Asia Pacific airlines’ November traffic
climbed 7.9% compared to a year-ago. Capacity increased 5.7% and
load factor rose 1.6 percentage points to 76.2%. Weakness in
emerging Asia trade activity, as well as slower than expected
growth in China, appear not to be impacting international RPKs for
Asia Pacific carriers.
European carriers saw demand increase by
2.2%. The lower growth primarily was triggered by the
aforementioned shutdown of Transaero and labor issues at
Lufthansa. Capacity slipped 0.1% and load factor rose 1.7
percentage points to 79.5%, highest among the regions.
North American airlines’ traffic climbed
2.1% in November. While this was weaker than the year-to-date
trend of 3.4%, capacity dipped 0.2%, boosting load factor 1.8
percentage points to 78.4%.
Middle East carriers had a 9.8% demand
increase in November.

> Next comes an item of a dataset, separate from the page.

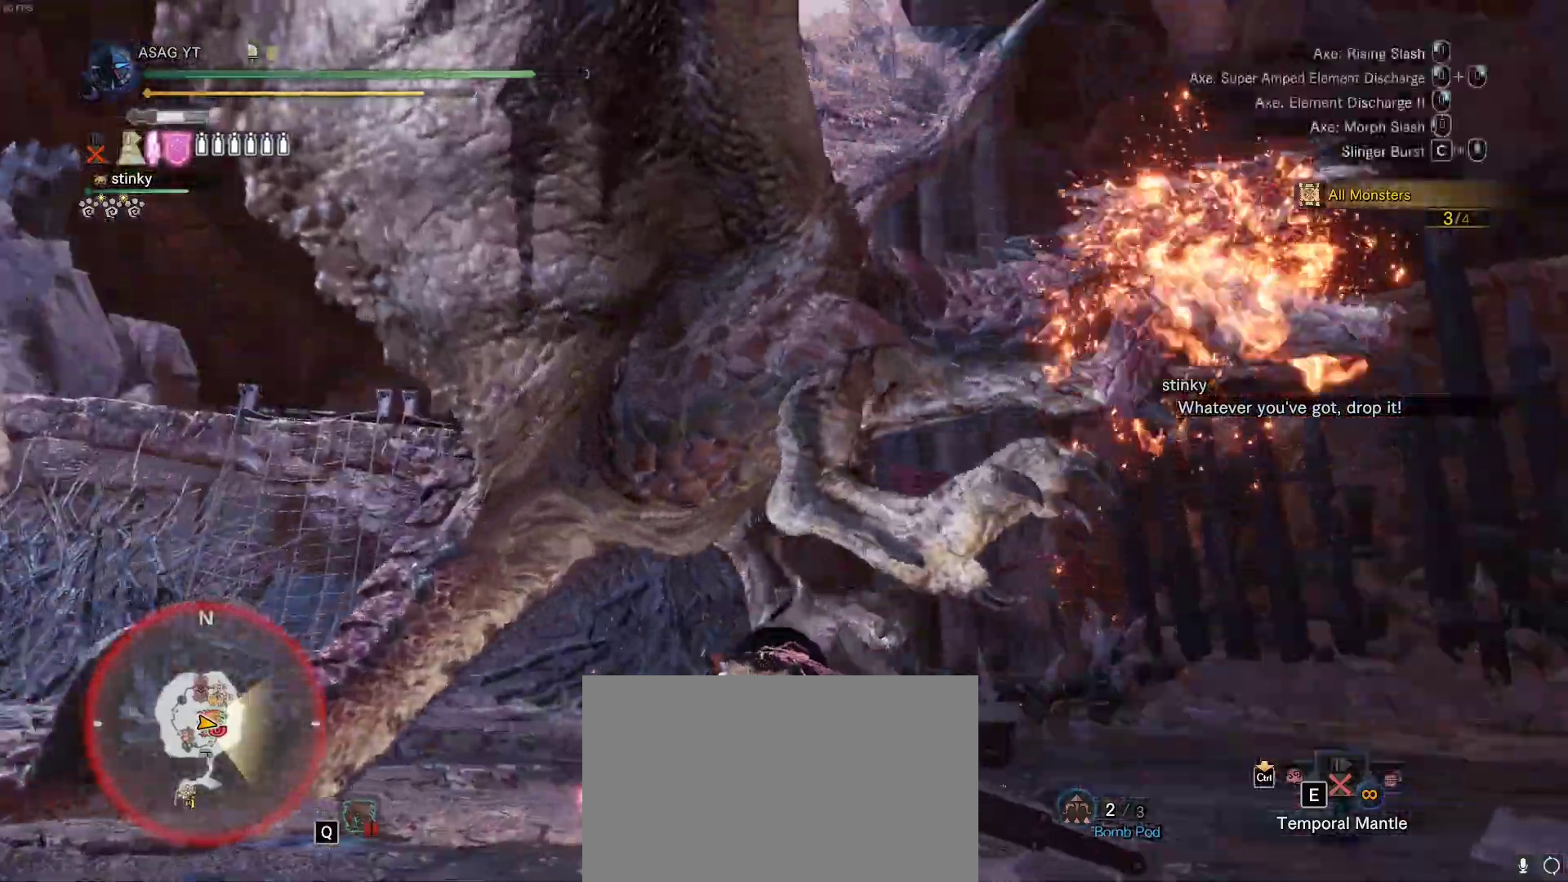
{"keys": ["w"], "mouse": [], "events": []}
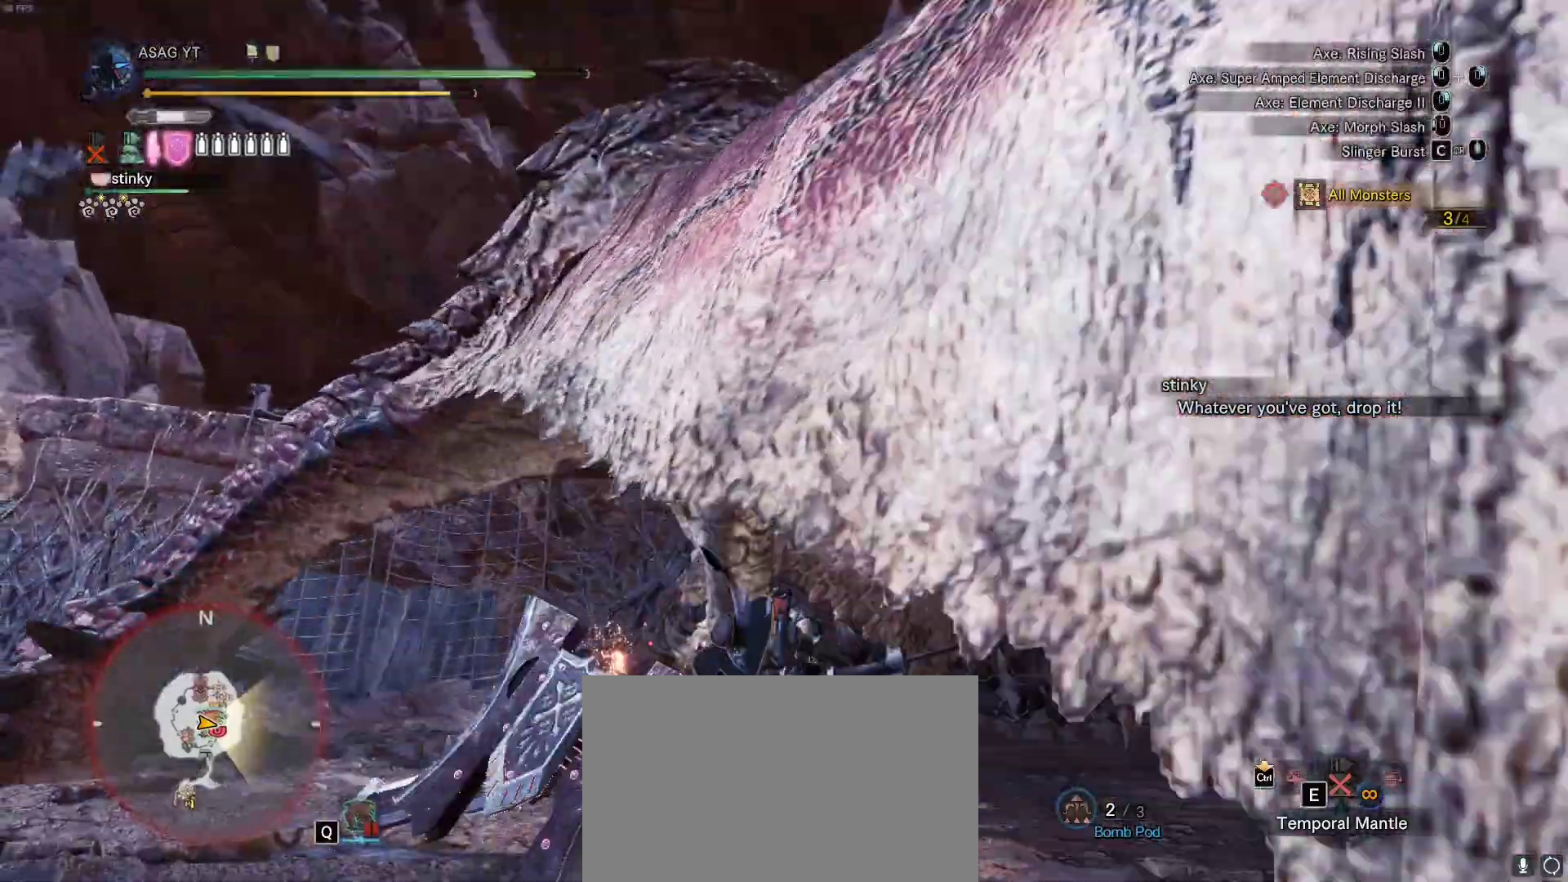
{"keys": ["w"], "mouse": [], "events": []}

Capacity rose slightly faster at 11.5%
causing load factor to dip 1.0 percentage point to 69.4%. Business
conditions across the non-oil producing private sectors of the UAE
and Saudi Arabia appear to be strengthening, and this should help
sustain solid expansion in air passenger demand for local
carriers.
Latin American airlines saw November
traffic climb 10.7% compared to November 2014. Capacity increased
by 10.1%, pushing load factor up 0.3 percentage points to 78.9%.
Latin American carriers have seen robust growth in air travel, but
significant declines in yields, with weakness in the key economies
of Brazil and Argentina, placing significant downward pressure on
financial performance.
African airlines’ experienced their fifth
consecutive month of positive traffic growth in November, posting
a 12.2% rise compared to November 2014. However, the trend for the
year-to-date so far remains weak, with growth of just 1.3%
reflecting adverse economic developments in parts of the
continent, including in Nigeria, which is highly reliant on oil
revenues. Over the past few months, exports from Africa have held
up better than they did earlier in 2015, and this could be helping
boost international air travel on the region’s carriers. Capacity
rose 9.8% and load factor rose 1.5 percentage points to 65.1%.
Domestic Passenger
Markets
India’s strong results reflect notable
increases in service frequencies, ongoing economic strength and
the timing of the Diwali holiday, which occurred in October in
2014.
Air travel in Japan declined but measures
of manufacturing activity improved strongly during the month,
which should support rising passenger demand.
“The airline industry is delivering solid
financial and operational performance. The industry’s return on
capital for 2015 and 2016 is expected to exceed its cost of
capital—a very rare occurrence. This means we are on the path
toward financial sustainability. Consumers are benefitting from
lower fares, and airlines are able to invest in new aircraft that
are more comfortable, quieter and more environmentally friendly.
Passenger demand remains strong; however, the ongoing turmoil in
the global financial markets and concerns over slowing economic
growth in China are casting a shadow over the New Year. 2016 will
be a historic year for aviation as States come together at the
39th International Civil Aviation Organization Assembly to
discuss—and I hope agree—a market-based-measure that will allow
airlines to achieve carbon-neutral growth from 2020,” said Tyler.